▶ [Document passage]
= Symplectic geometry =

Branch of differential geometry and differential topology

Phase portrait of the Van der Pol oscillator, a one-dimensional system. Phase space was the original object of study in symplectic geometry.

Symplectic geometry is a branch of differential geometry and differential topology that studies symplectic manifolds; that is, differentiable manifolds equipped with a closed, nondegenerate 2-form. Symplectic geometry has its origins in the Hamiltonian formulation of classical mechanics where the phase space of certain classical systems takes on the structure of a symplectic manifold.

==Etymology==
The term "symplectic", as adopted into mathematics by Hermann Weyl, is a neo-Greek calque of "complex". Previously, the "symplectic group" had been called the "line complex group". "Complex" comes from the Latin com-plexus, meaning "braided together" (co- + plexus), while "symplectic" represents the corresponding Greek (συμπλεκτικός "twining or plaiting together, copulative"). In both cases, the stems come from the Indo-European root *pleḱ-, expressing the concept of folding or weaving, and the prefixes suggest "togetherness". The name reflects the deep connections between complex and symplectic structures.

▶ [Information supplied]
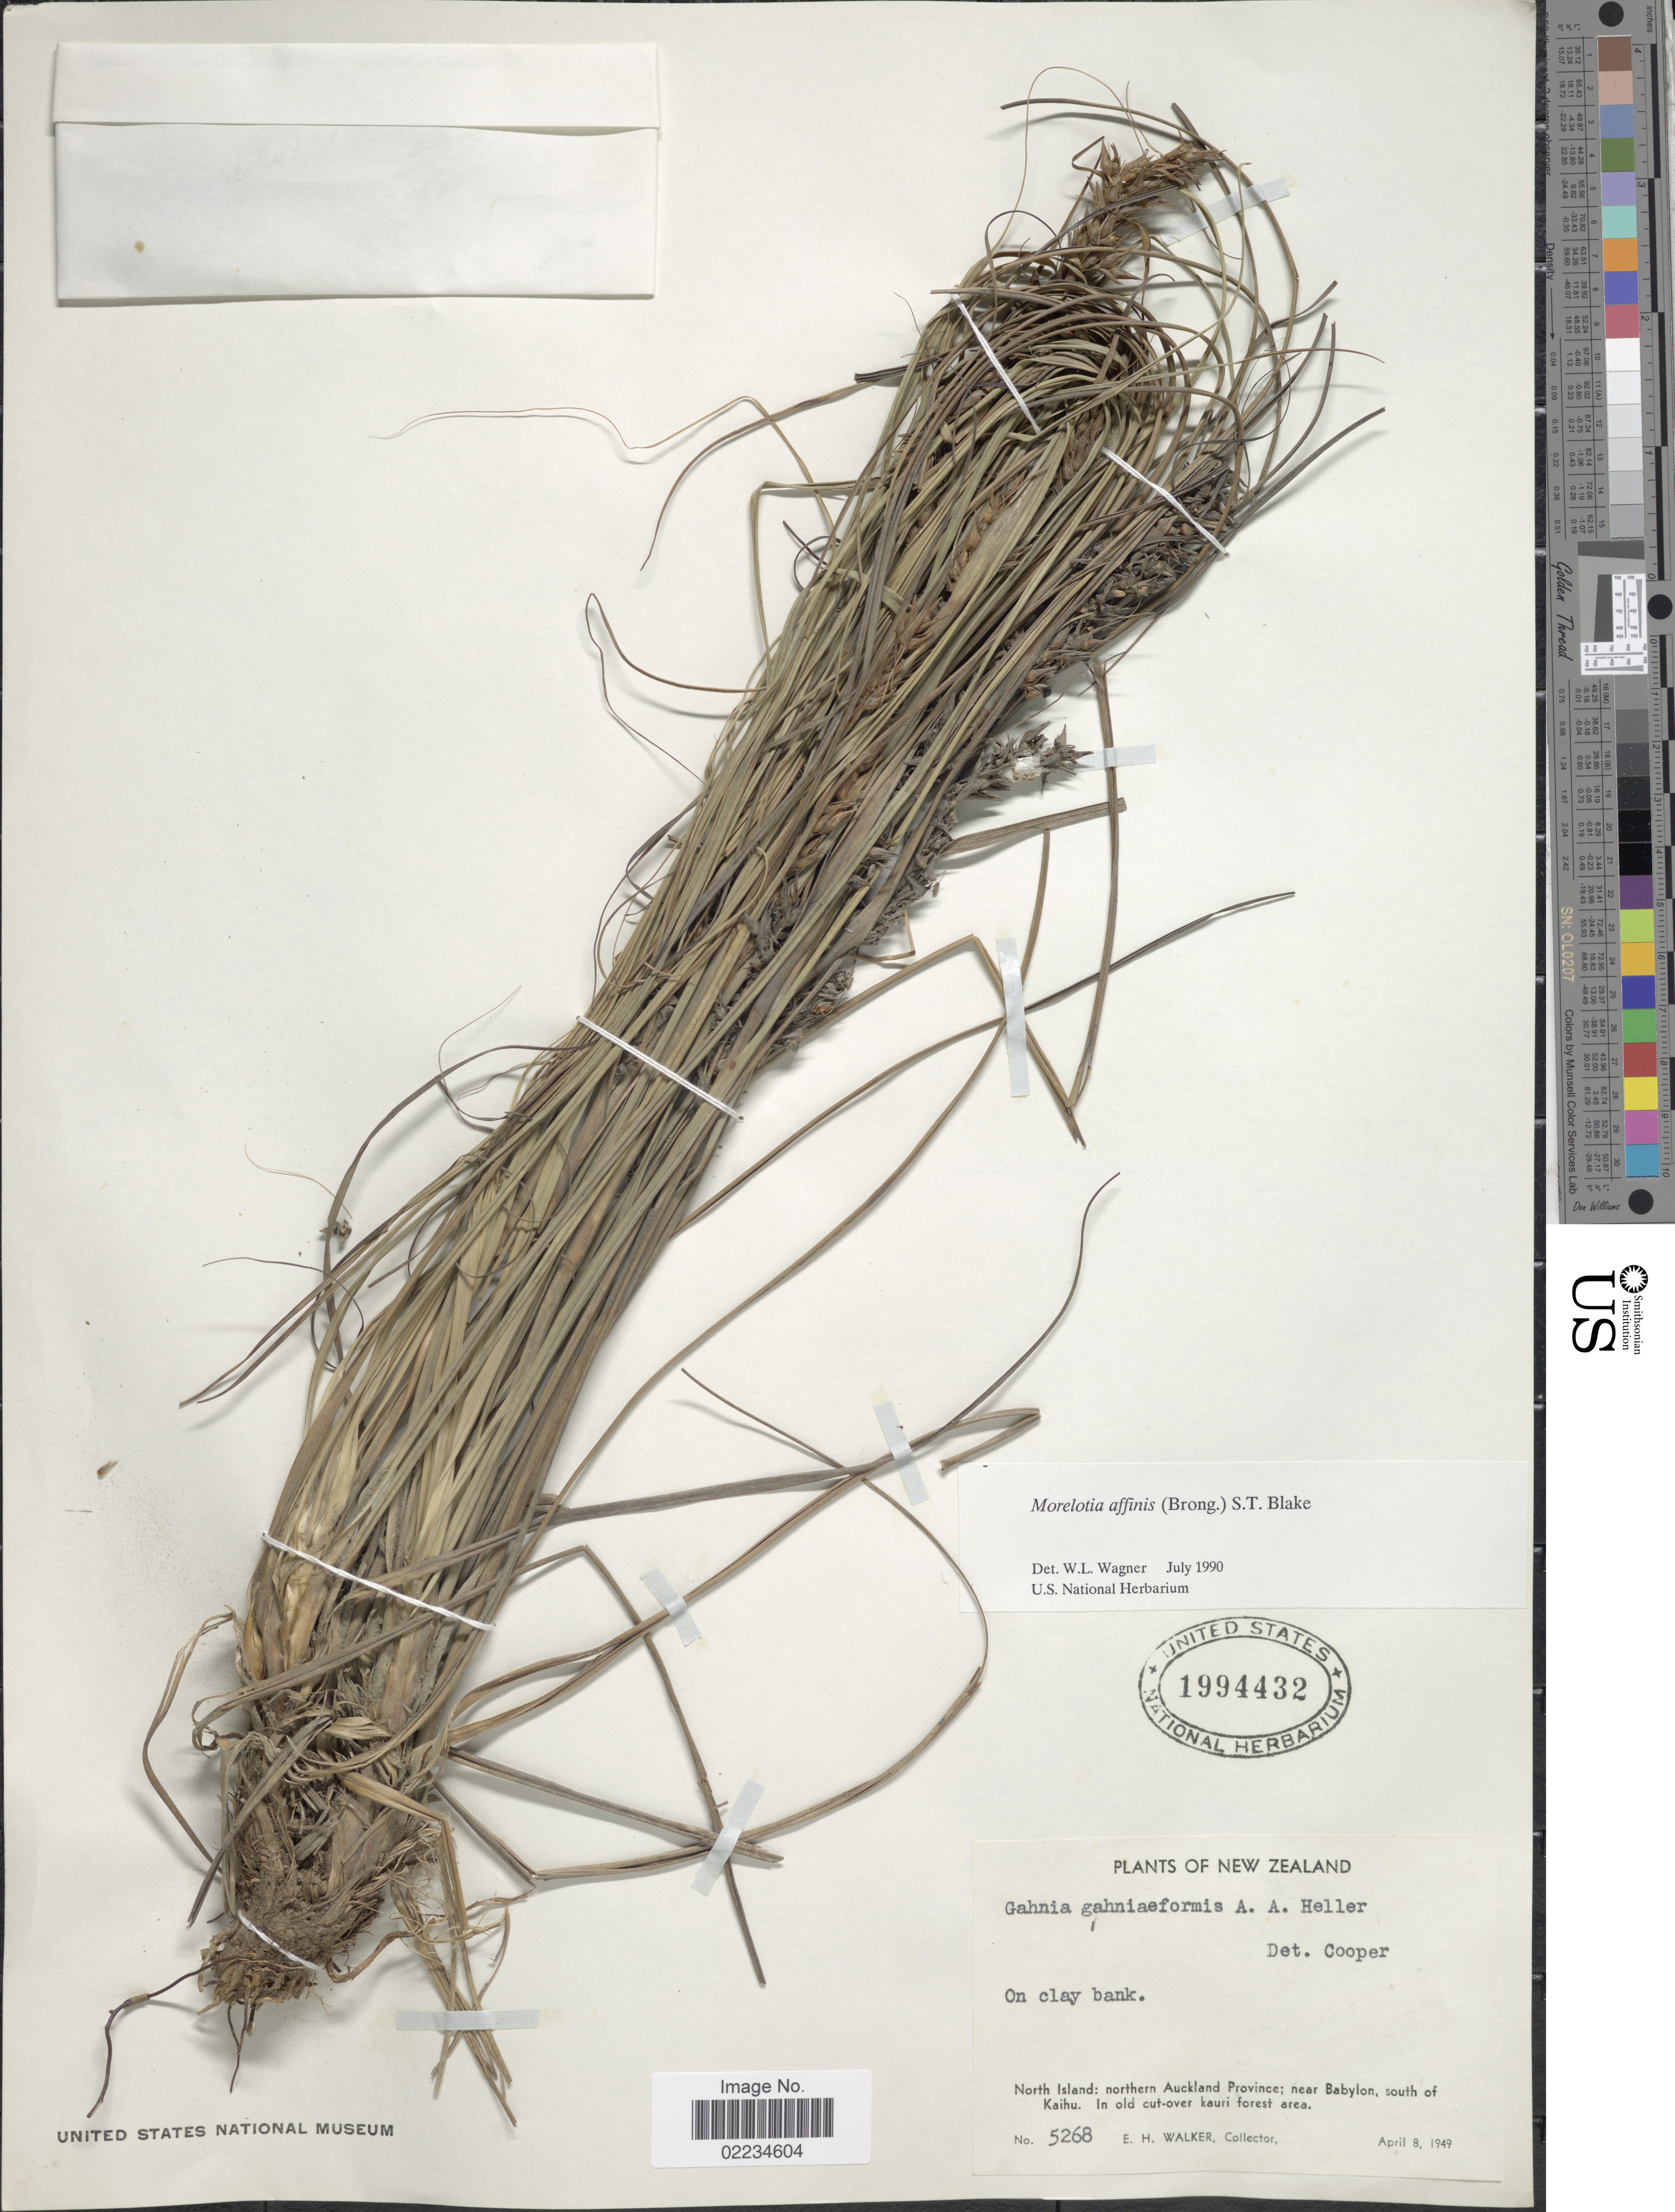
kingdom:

--

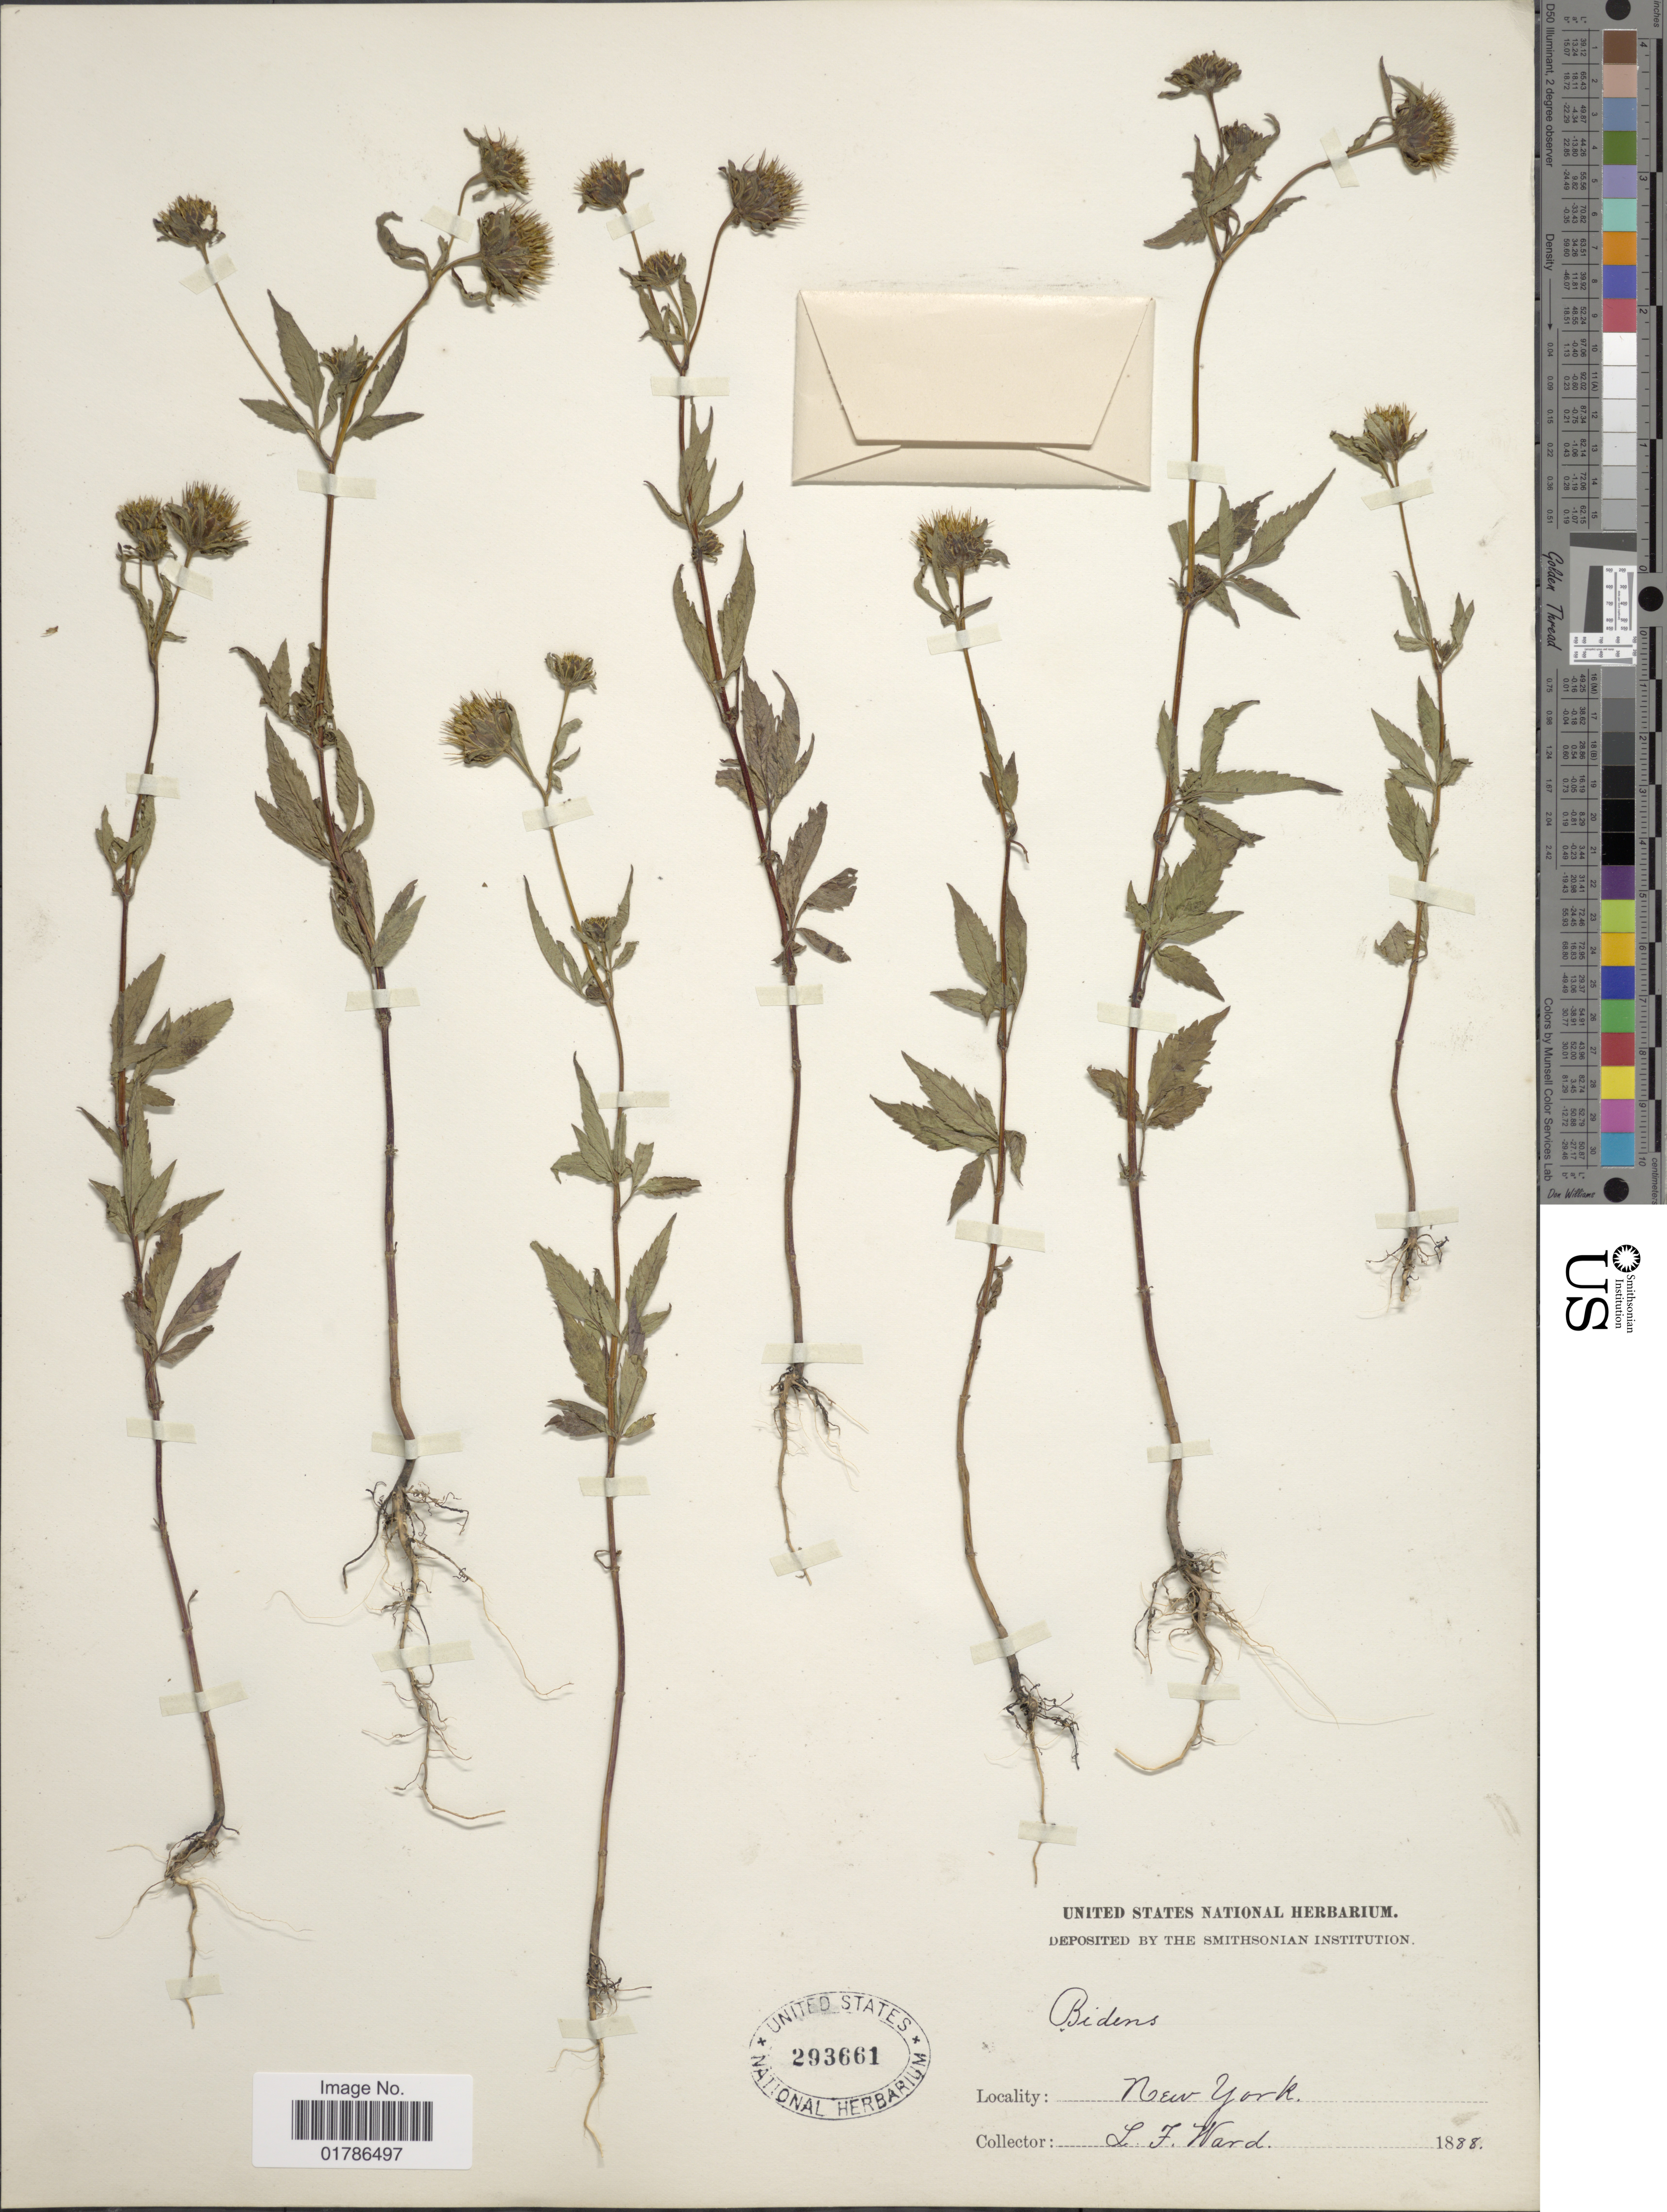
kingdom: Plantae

▶ [Stated problem]
Do these statements agree with the passage on symplectic geometry? For each, answer yes or no and quote the deciding words. (a) Hermann Weyl brought the term "symplectic" into mathematics. (b) The symplectic group was earlier known as the "complex line group." (c) A symplectic manifold is a differentiable manifold carrying an open, degenerate 2-form.

▶ [Final result]
(a) Yes: "as adopted into mathematics by Hermann Weyl"
(b) No: "Previously, the "symplectic group" had been called the "line complex group"."
(c) No: "differentiable manifolds equipped with a closed, nondegenerate 2-form"